**Instructions for the task:**
Your answer should consist only of the lines below from the one with "camera: 25 degrees left, 0 degrees up" through the one with "(499, 335) = (555, 259): cap", copied exactly.

**Records supplied:**
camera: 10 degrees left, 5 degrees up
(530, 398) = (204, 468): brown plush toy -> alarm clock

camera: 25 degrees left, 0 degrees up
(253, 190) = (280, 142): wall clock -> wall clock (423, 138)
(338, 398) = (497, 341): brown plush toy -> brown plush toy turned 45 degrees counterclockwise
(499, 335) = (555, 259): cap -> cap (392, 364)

---

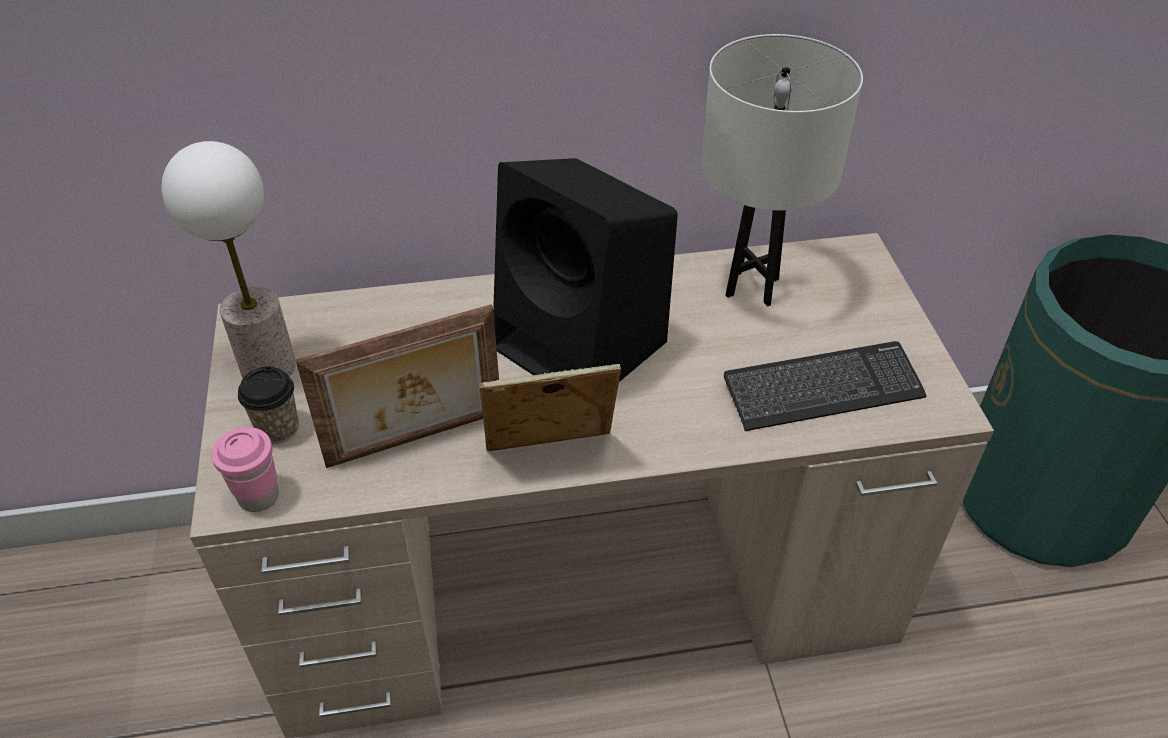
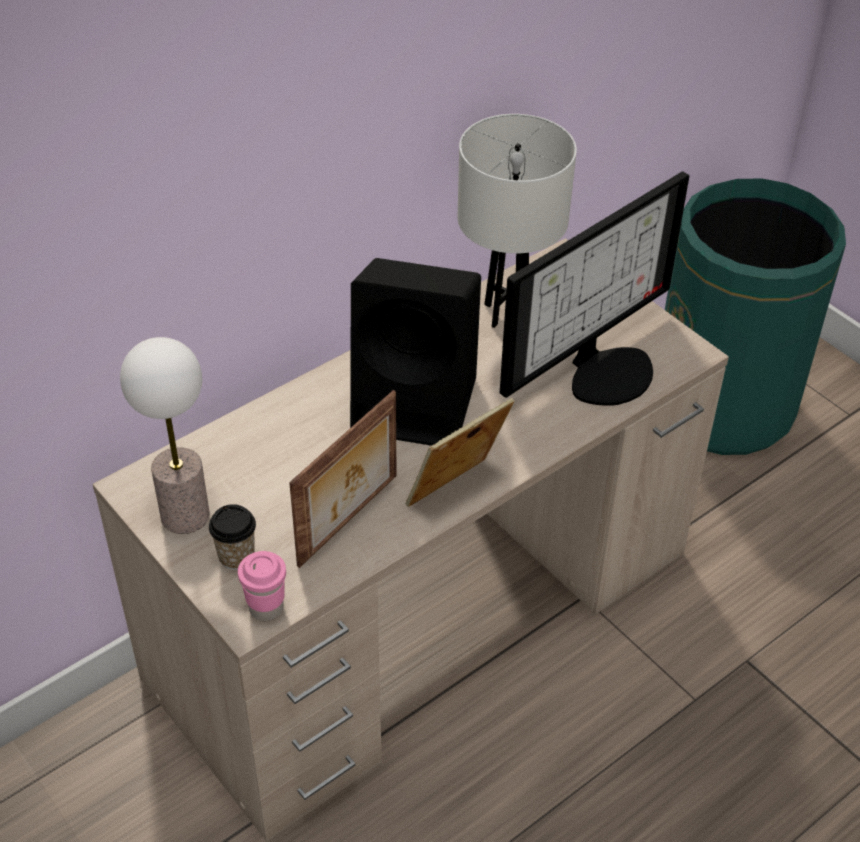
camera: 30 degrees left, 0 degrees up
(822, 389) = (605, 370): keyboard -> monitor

**Response to this task:**
camera: 25 degrees left, 0 degrees up
(253, 190) = (280, 142): wall clock -> wall clock (423, 138)
(338, 398) = (497, 341): brown plush toy -> brown plush toy turned 45 degrees counterclockwise
(499, 335) = (555, 259): cap -> cap (392, 364)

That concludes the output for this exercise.